■ TASK INSTRUCTIONS: Exactly as written, print out each entry in the data, with no pictures.

Image comparison data

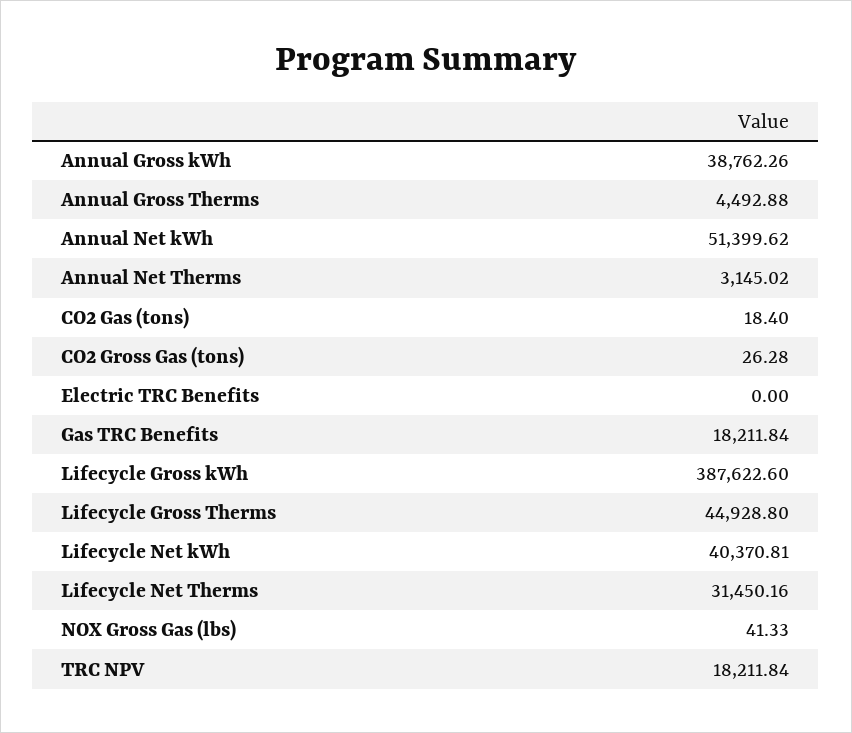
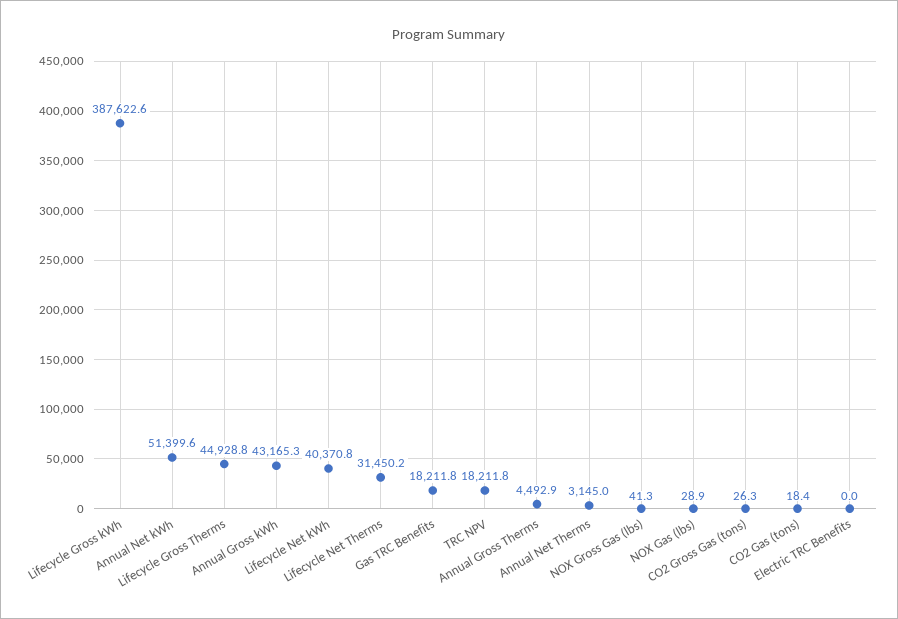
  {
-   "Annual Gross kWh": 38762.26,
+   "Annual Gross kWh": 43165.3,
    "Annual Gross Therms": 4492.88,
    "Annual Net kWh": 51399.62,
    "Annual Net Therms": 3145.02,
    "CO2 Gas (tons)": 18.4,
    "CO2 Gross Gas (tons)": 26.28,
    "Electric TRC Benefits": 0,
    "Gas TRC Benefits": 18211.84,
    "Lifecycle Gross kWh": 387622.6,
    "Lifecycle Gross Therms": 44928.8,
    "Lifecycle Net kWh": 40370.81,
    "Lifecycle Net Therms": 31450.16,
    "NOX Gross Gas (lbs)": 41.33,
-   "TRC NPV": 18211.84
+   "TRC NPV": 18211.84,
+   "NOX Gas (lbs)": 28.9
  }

■ TASK OUTPUT:
  {
-   "Annual Gross kWh": 38762.26,
+   "Annual Gross kWh": 43165.3,
    "Annual Gross Therms": 4492.88,
    "Annual Net kWh": 51399.62,
    "Annual Net Therms": 3145.02,
    "CO2 Gas (tons)": 18.4,
    "CO2 Gross Gas (tons)": 26.28,
    "Electric TRC Benefits": 0,
    "Gas TRC Benefits": 18211.84,
    "Lifecycle Gross kWh": 387622.6,
    "Lifecycle Gross Therms": 44928.8,
    "Lifecycle Net kWh": 40370.81,
    "Lifecycle Net Therms": 31450.16,
    "NOX Gross Gas (lbs)": 41.33,
-   "TRC NPV": 18211.84
+   "TRC NPV": 18211.84,
+   "NOX Gas (lbs)": 28.9
  }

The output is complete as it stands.